Background:In Head and Neck Cancer, practice trends of utilizing comprehensive genomic profiling (CGP) vary depending on physician preference and test availability. Here, we examined the impact of CGP on treatment decision-making and patient outcomes in SCCHN at a single institution.
Methods:Patients with suspected SCCHN underwent tumor-based CGP using the UCSF500 or TEMPUS xT NGS panel. In addition to demographic and clinicopathologic data, we obtained the reason for CGP when noted, disease stage and line of therapy at the time of CGP, CGP results, and post-CGP treatments. OncoKB was used to annotate actionable mutations in Head and Neck Cancer, in addition to other biomarkers when available (microsatellite instability (MSI), tumor mutation burden (TMB), and EGFR amplification).
Results:Between January 2016 and December 2023, 301 unique patient tumor specimens underwent CGP in the setting of suspected or known SCCHN. Sequencing was performed to refine a diagnosis in 57 samples (18.9%). CGP influenced the determination between cutaneous and mucosal primary in 35 samples, clarified the histology in 9, and clarified the origin of a metastatic lesion in 13. For patients with confirmed SCCHN (N = 246), CGP was performed for therapy selection in 193 (78.5%) of patients. Of these, 19 (9.8%) patients were TMB-high (TMB>10), 2 (1.0%) patients were MSI-high, 77 (39.9%) patients were found to have actionable genomic alterations, and clinicians had access to OncoKB-specified agents for 50 (25.9%) of the patients. Anti-PD-1 antibody therapy was administered to 15/20 (75%) of TMB-high and/or MSI-high patients compared to 38 (53.5%) with low TMB or MSI-stable disease. The most common actionable individual gene alterations were in CDKN2A (37.3%), PIK3CA (14.5%), PTEN (7.2%), FBXW7 (6.0%), and HRAS (6.0%) genes.
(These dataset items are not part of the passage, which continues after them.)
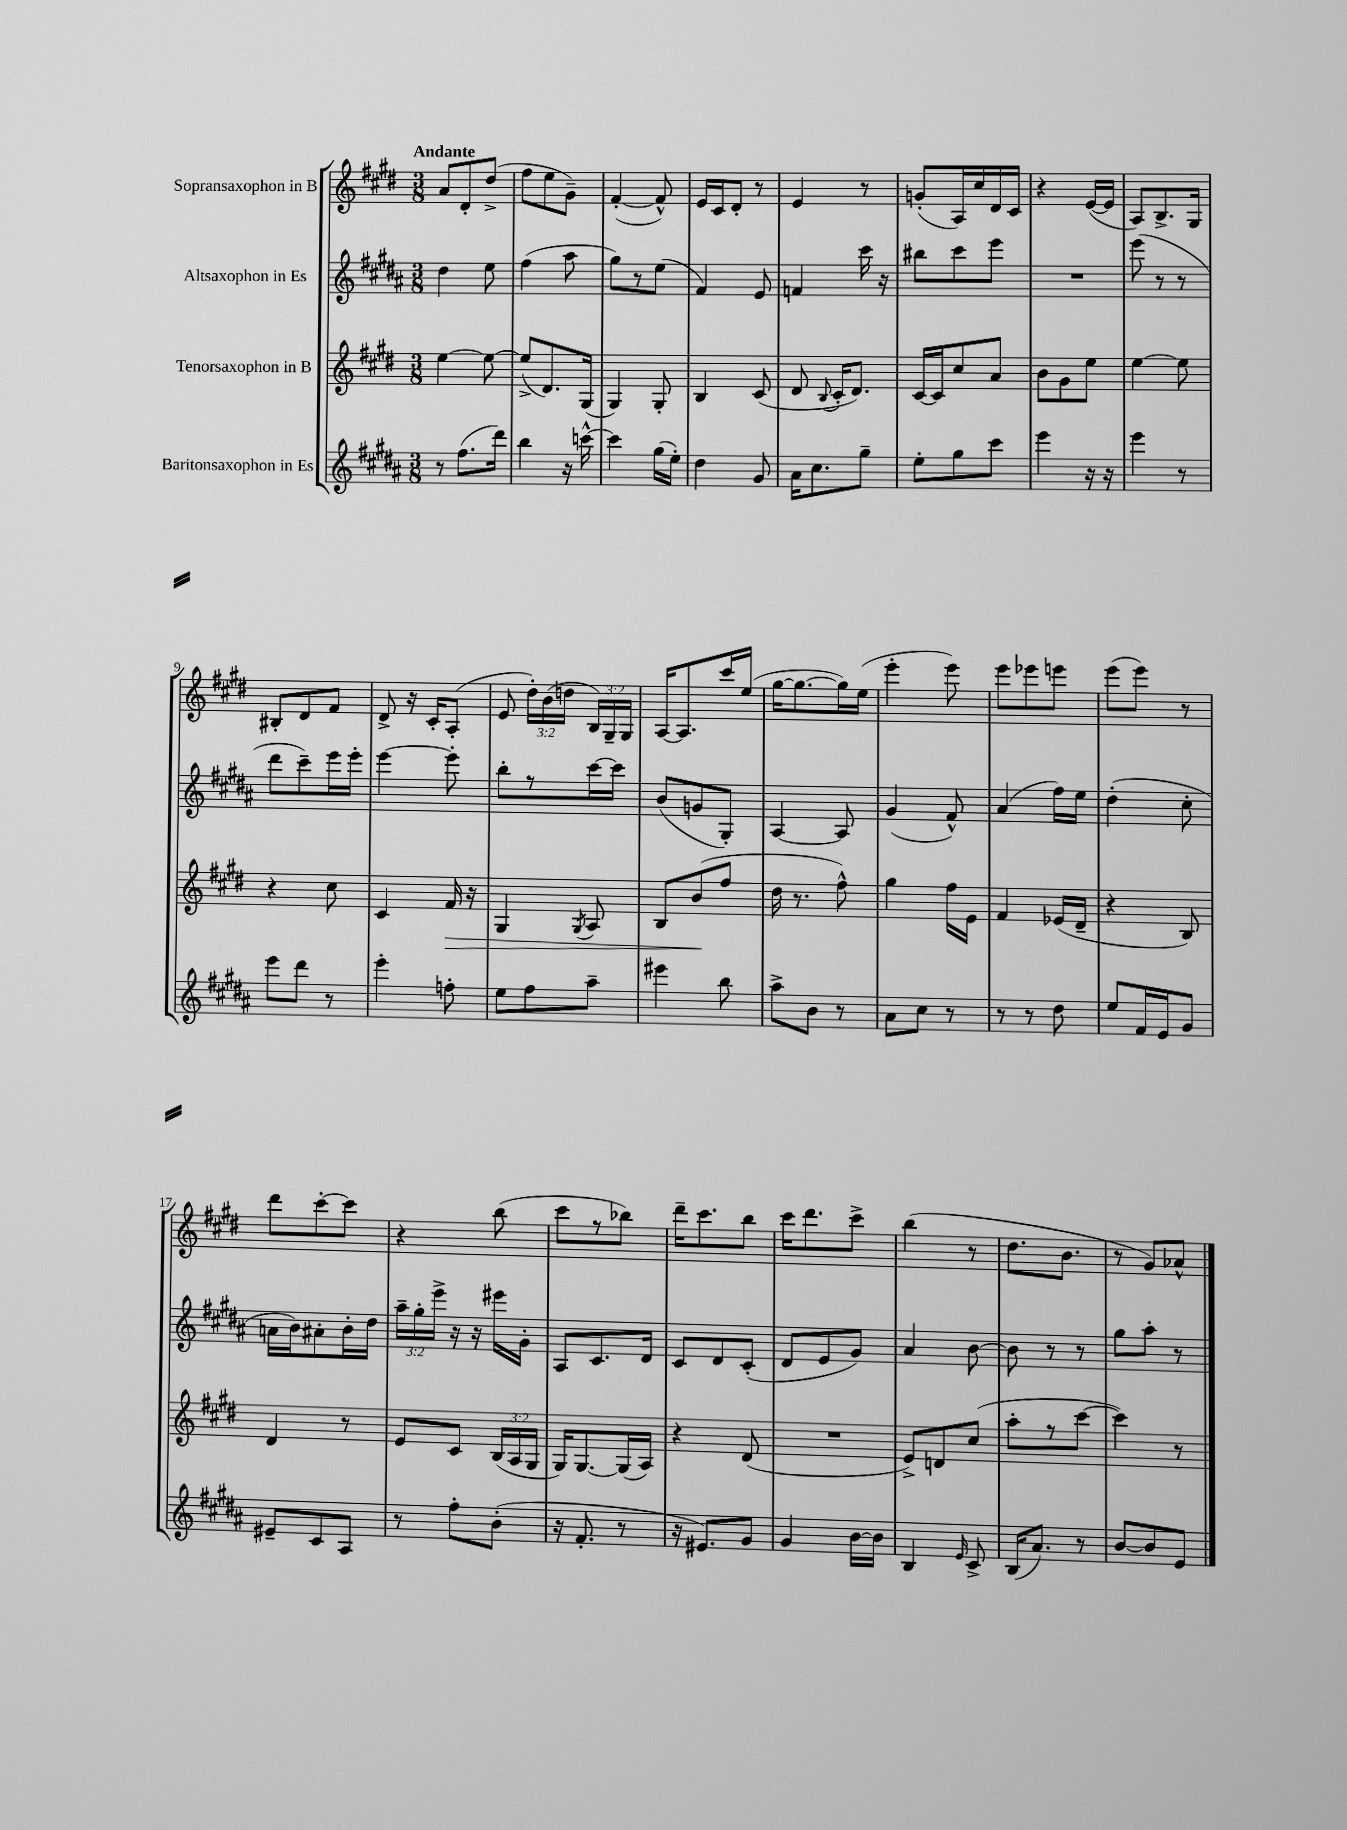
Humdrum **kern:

**kern	**kern	**kern	**kern
*staff4	*staff3	*staff2	*staff1
*clefG2	*clefG2	*clefG2	*clefG2
*k[f#c#g#d#a#]	*k[f#c#g#d#]	*k[f#c#g#d#a#]	*k[f#c#g#d#]
*M3/8	*M3/8	*M3/8	*M3/8
8r	[4ee	4dd#	8a
(8.ff#	.	.	8d#'
.	8ee_	8ee	(8dd#^
16ddd#)	.	.	.
=	=	=	=
4bb	(8ee^]	(4ff#	8ff#
.	8.d#)	.	8ee
16r	.	8aa#	8g#~)
[16ccc^^	(16G#	.	.
=	=	=	=
4ccc]	4G#)	8gg#)	([4f#'
.	.	8r	.
(16gg#	8G#'	(8ee	8f#^^])
16ee')	.	.	.
=	=	=	=
4dd#	4B	4f#)	16e
.	.	.	16c#
.	.	.	8d#'
8g#	(8c#	8e	8r
=	=	=	=
16a#	8d#	4f	4e
8.cc#	.	.	.
.	8qqB	.	.
.	16c#'	.	.
.	8.d#)	.	.
8gg#~	.	16ccc#	8r
.	.	16r	.
=	=	=	=
8ee'	[16c#	8bb#	(8g'
.	16c#]	.	.
8gg#	8cc#	8ccc#	16A)
.	.	.	16cc#
8ccc#	8a	8eee	16d#
.	.	.	16c#
=	=	=	=
4eee	8b	4.r	4r
.	8g#	.	.
16r	8ee	.	([16e
16r	.	.	16e]
=	=	=	=
4eee	[4ee	(8eee	8A)
.	.	8r	8.B^
8r	8ee]	8r	.
.	.	.	16G#
=	=	=	=
8eee	4r	8ddd#	8B#'
8ddd#	.	8ccc#~)	8d#
8r	8cc#	16eee	8f#
.	.	16eee'	.
=	=	=	=
4eee'	4c#	[4eee	8d#^
.	.	.	16r
.	.	.	16c#'
8ff'	16f#	8eee']	(8A'
.	16r	.	.
=	=	=	=
8ee	4G#	8bb'	8e
8ff#	.	8r	24dd#')
.	.	.	(24b
.	.	.	24dd
.	8qG#	.	.
8aa#~	8A	[16ccc#	24B)
.	.	.	24G#~
.	.	16ccc#]	.
.	.	.	24G#
=	=	=	=
4eee#	8B	(8b	[16A
.	.	.	8.A]
.	(8b	8g	.
8bb	8ff#	8G#')	16ccc#
.	.	.	(16ee
=	=	=	=
8aa#^	16dd#	[4A#	[16gg#
.	8.r	.	8.gg#_
8b	.	.	.
8r	8ff#^^)	8A#]	16gg#])
.	.	.	(16ee
=	=	=	=
8a#	4gg#	(4g#	4eee'
8cc#	.	.	.
8r	16ff#	8f#^^)	8eee)
.	16e	.	.
=	=	=	=
8r	4f#	(4a#	8eee
8r	.	.	8eee-
8dd#	(16e-	16ff#)	8eee
.	16d#~	16ee	.
=	=	=	=
8ee	4r	(4dd#'	(8eee
16f#	.	.	8eee)
16e	.	.	.
8g#	8B)	8cc#'	8r
=	=	=	=
8e#~	4d#	16a	8ddd#
.	.	16b)	.
8c#	.	8a#'	[8ccc#'
8A#	8r	16b'	8ccc#]
.	.	16dd#	.
=	=	=	=
8r	8e	24aa#~	4r
.	.	24gg#'	.
.	.	24eee^	.
8ff#'	8c#	16r	.
.	.	16r	.
(8b'	(24B	16eee#	(8bb
.	24A	.	.
.	.	16g#'	.
.	24G#	.	.
=	=	=	=
16r	16G#)	8A#	8ccc#
8.f#'	[8.G#	.	.
.	.	8.c#	8r
8r	(16G#]	.	8bb-)
.	16A)	16d#	.
=	=	=	=
16r	4r	8c#	16ddd#~
8.e#)	.	.	8.ccc#
.	.	8d#	.
8g#	(8d#	(8c#'	8bb
=	=	=	=
4g#	4.r	8d#	16ccc#
.	.	.	8.ddd#
.	.	8e	.
[16b	.	8g#)	8ccc#^
16b]	.	.	.
=	=	=	=
4B	8e^)	4a#	(4bb
.	8d	.	.
16qqe	.	.	.
8c#^	(8cc#	[8b	8r
=	=	=	=
(16B	8aa'	8b]	8.dd#
8.a#)	.	.	.
.	8r	8r	.
.	.	.	8.b
8r	[8ccc#	8r	.
=	=	=	=
[8b	4ccc#])	8gg#	8r
8b]	.	8aa#'	8g#)
8e	8r	8r	8a-^^
==	==	==	==
*-	*-	*-	*-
Six of 77 (7.8%) patients with actionable genomic alterations received targeted therapy based on drug availability and the clinical discretion of the treating physician.In these, the overall response rate was 50% (3/6), and the median PFS was 2.6 months. Thus, at this site, the number needed to treat to gain one response in SCCHN patients undergoing sequencing for oncogene-targeted options was 64.5 patients.
Conclusions:CGP in HNSCC was used most commonly to increase diagnostic accuracy, often providing diagnostic information that guided therapeutic decision-making. It was used infrequently for therapy selection, but in the few patients selected for targeted therapy based on NGS, objective responses were observed.